How It All Started

07/04/2020

Ten years ago, I was still an IT college student in a college somewhere. I didn’t really know what my future is going to be like. My ethics professor asked us all in class to watch the movie The Social Network. At the same time, my web development professor who was one of the founders of Yehey.com taught us how to deploy your own PHP website on a cheap local hosting provider. That’s where it all started, I wanted to make my own social network. I wanted to somehow be the founder of the next Friendster, or I wanted to be that guy who’s your first friend in MySpace.

“A guy who makes a new chair, doesn’t owe money to everyone who ever built a chair.”

- Mark Zuckerberg

Back then, I used to drink a lot of iced blended mocha and smoke in a nearby The Coffee Bean and Tea Leaf place across the street from my college with my hardy Asus rugged laptop. Usually, I just coded alone in a corner not for fun or leisure, but to finish my homework without any distractions. Occasionally, my then best friend would ask me to play computer games with him where I always ended up losing. It was just that. Simple.

Then, there’s this one guy who approached me.

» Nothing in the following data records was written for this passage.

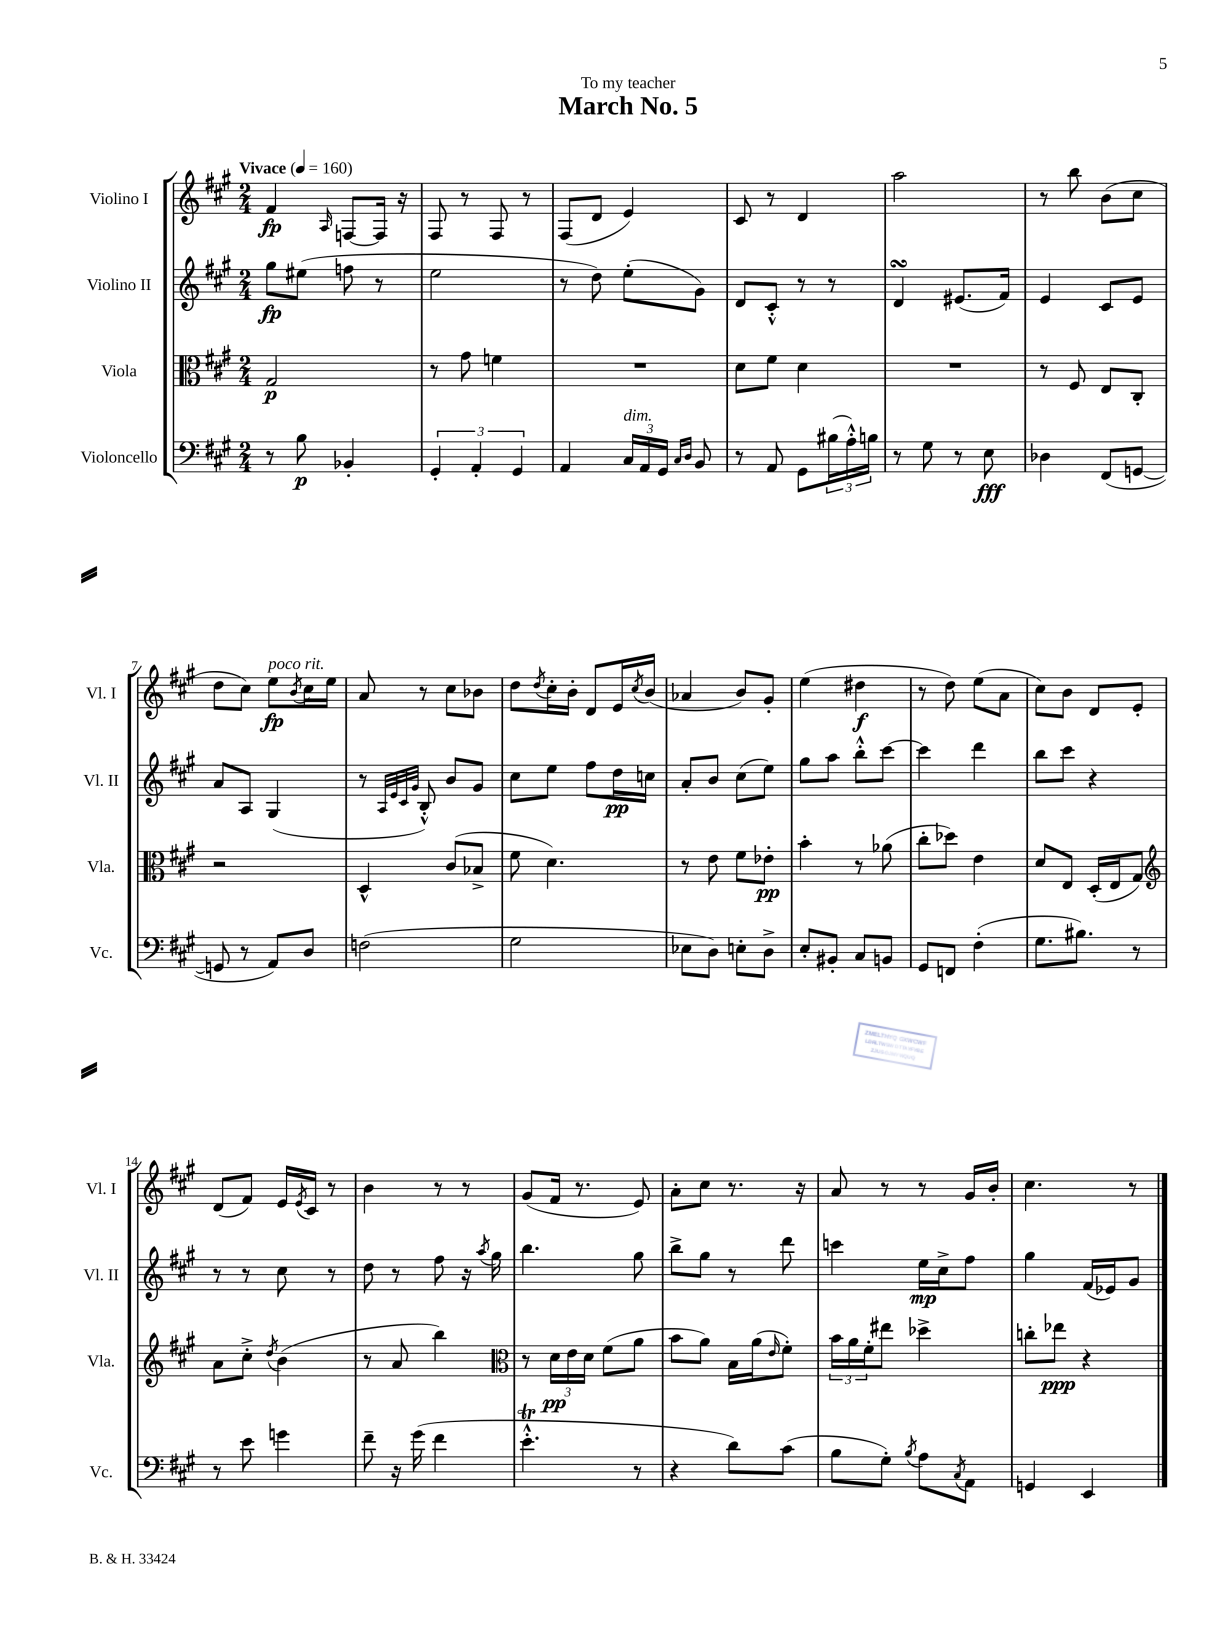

**kern	**kern	**kern	**kern
*staff4	*staff3	*staff2	*staff1
*clefF4	*clefC3	*clefG2	*clefG2
*k[f#c#g#]	*k[f#c#g#]	*k[f#c#g#]	*k[f#c#g#]
*M2/4	*M2/4	*M2/4	*M2/4
*MM160	*MM160	*MM160	*MM160
8r	2G#/	8gg#\L	4f#/
8B\	.	(8ee#\J	.
.	.	.	16qqA/
4BB-'/	.	8ff\	[8F/L
.	.	8r	16F/]Jk
.	.	.	16r
=	=	=	=
6GG#'/	8r	2ee\	8F#/
.	8g#\	.	8r
6AA'/	.	.	.
.	4f\	.	8F#/
6GG#/	.	.	.
.	.	.	8r
=	=	=	=
4AA/	2r	8r	(8F#/L
.	.	8dd\)	8d/J
24C#/LL	.	(8ee'\L	4e/)
24AA/	.	.	.
24GG#/JJ	.	.	.
16qqC#/LL	.	.	.
16qqD/JJ	.	.	.
8BB/	.	8g#\J)	.
=	=	=	=
8r	8d\L	8d/L	8c#/
8AA/	8f#\J	8c#'^^/J	8r
8GG#\L	4d\	8r	4d/
(24B#\L	.	8r	.
24A'^^\)	.	.	.
24B\JJ	.	.	.
=	=	=	=
8r	2r	4d/	2aa\
8G#\	.	.	.
8r	.	(8.e#/L	.
8E\	.	.	.
.	.	16f#/Jk)	.
=	=	=	=
4D-\	8r	4e/	8r
.	8F#/	.	8bb\
(8FF#/L	8E/L	8c#/L	(8b\L
[8GG/J	8C#'/J	8e/J	8cc#\J
=	=	=	=
8GG/]	2r	8a/L	8dd\L
8r	.	8A/J	8cc#\J)
8AA/L)	.	(4G#/	8ee\L
.	.	.	8qb/
8D/J	.	.	16cc#\L
.	.	.	16ee\JJ
=	=	=	=
(2F\	4D^^/	8r	8a/
.	.	32qqA/LLL	.
.	.	32qqe/	.
.	.	32qqc#/	.
.	.	32qqg#/JJJ	.
.	.	8B'^^/)	8r
.	(8c#/L	8b/L	8cc#\L
.	8B-^/J	8g#/J	8b-\J
=	=	=	=
2G#\	8f#\	8cc#\L	8dd\L
.	.	.	8qdd/
.	4.d\)	8ee\J	16cc#'\L
.	.	.	16b'\JJ
.	.	8ff#\L	8d/L
.	.	16dd\L	16e/L
.	.	.	8qcc#/
.	.	16cc\JJ	(16b/JJ
=	=	=	=
8E-\L	8r	8a'/L	4a-/
8D\J)	8e\	8b/J	.
8E'\L	8f#\L	(8cc#\L	8b/L)
8D^\J	8e-'\J	8ee\J)	8g#'/J
=	=	=	=
8E'/L	4b'\	8gg#\L	(4ee\
8BB#'/J	.	8aa\J	.
8C#/L	8r	8bb'^^\L	4dd#\
8BB/J	(8a-\	[8ccc#\J	.
=	=	=	=
8GG#/L	8cc#'\L	4ccc#\]	8r
8FF/J	8dd-\J)	.	8dd\)
(4F#'\	4e\	4ddd\	(8ee\L
.	.	.	8a\J
=	=	=	=
8.G#\L	8d/L	8bb\L	8cc#\L)
.	8E/J	8ccc#\J	8b\J
8.B#\J)	.	.	.
.	(16D'/LL	4r	8d/L
.	16E/J	.	.
8r	8G#/J)	.	8e'/J
=	=	=	=
*	*clefG2	*	*
8r	8a\L	8r	(8d/L
8e\	8cc#'^\J	8r	8f#/J)
.	8qdd/	.	.
4g\	(4b\	8cc#\	16e/LL
.	.	.	8qe/
.	.	.	16c#/JJ
.	.	8r	8r
=	=	=	=
8f#~\	8r	8dd\	4b\
16r	8a/	8r	.
(16g#\	.	.	.
4f#\	4bb\)	8ff#\	8r
.	.	16r	8r
.	.	8qaa/	.
.	.	16gg#\	.
=	=	=	=
*	*clefC3	*	*
4.e'^^\	8r	4.bb\	(8g#/L
.	24d\LL	.	16f#/Jk
.	24e\	.	.
.	.	.	8.r
.	24d\JJ	.	.
.	(8f#\L	.	.
8r	8a\J	8gg#\	8e/)
=	=	=	=
4r	8b\L	8bb^\L	8a'\L
.	8a\J)	8gg#\J	8cc#\J
8d\L)	16B\LL	8r	8.r
.	(16a\J	.	.
.	16qqe/	.	.
(8c#\J	8f#'\J)	8ddd\	.
.	.	.	16r
=	=	=	=
8B\L	24b\LL	4ccc\	8a/
.	24a\	.	.
.	24f#'\J	.	.
8G#'\J)	8ee#\J	.	8r
8qB/	.	.	.
8A\L	4dd-^\	16ee\LL	8r
.	.	16cc#^\J	.
8qC#/	.	.	.
8AA\J	.	8ff#\J	16g#/LL
.	.	.	16b'/JJ
=	=	=	=
4GG/	8cc'\L	4gg#\	4.cc#\
.	8ee-\J	.	.
4EE/	4r	(16f#/LL	.
.	.	16e-/J)	.
.	.	8g#/J	8r
==	==	==	==
*-	*-	*-	*-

He said he wanted to create his own website called punchworld and if I ever could help him. Taking from the movie, I was also interested in making my own website. I did some searches for other social networks, and I found Orkut and Diaspora. I found Diaspora more interesting. Ilya Zhitomirskiy, the founder of Diaspora, wanted to create a decentralized social network, each hosted separately and was called a “pod”. It’s a little bit like Google+. I admired how Ilya thinks, and how he wasn’t doing it for the money. He was aware of Facebook’s flaws when it comes to data privacy. He had his own convictions, which unfortunately took his life the following year. After that, this quote stuck to me:

“There’s something deeper than making money off stuff. Being part of creating stuff for the universe is awesome.”

- Ilya Zhitomirskiy

Let’s fast forward ten years later. Throughout my career, I’ve been making websites and mobile applications for many clients of the companies that I’ve worked with. Most of the time, it’s all about meeting the deadline for the business goal. Some of them just want a website or an app just for the heck of it. There were memorable projects which I’m proud to be a part of, and these is were the client was a part of the app’s development.  They listened and they took the time to understand as much technical details of how their product app works. They were the ones who always had the “feel of the app” from its initial development to its deployment phase. Nevertheless, I was just like a carpenter who lent his skills for people who wanted a customized chair. As the years passed by, many new methods have been devised on how to create the same chair where every carpenter both young and old claim to be “certified” to make the best chair. Well, the bottom line is, it just matters who makes it cheaper and faster. In age of digital transformation, it’s ironic that software development has gone towards being a race towards the new hype rather than an enlightening and learning process for all.

From time to time, a client or a stakeholder will ask: “how’s our project doing?”. These are the types that only care about the timeline, but I can’t blame them. It’s their project. Yes, every developer will have a gripe about strict timelines every now and then and this is a given. However, has every developer thought of doing things for himself? In another analogy, while making a project for someone else, you don’t even get the credit for it. You’re just paid to do it.

After all, am I doing it for the money? Yes, I am. The hype is quite lucrative, but it feels like selling my own soul.

Then, there’s this realization that I’ve never ever created a single thing for myself out of my own abilities. Therefore, I made this website. This is a manifestation of my own conviction. At least for once, I did use my skills that I’d normally use on the job for myself and I’m sharing it to the world. I think that’s awesome.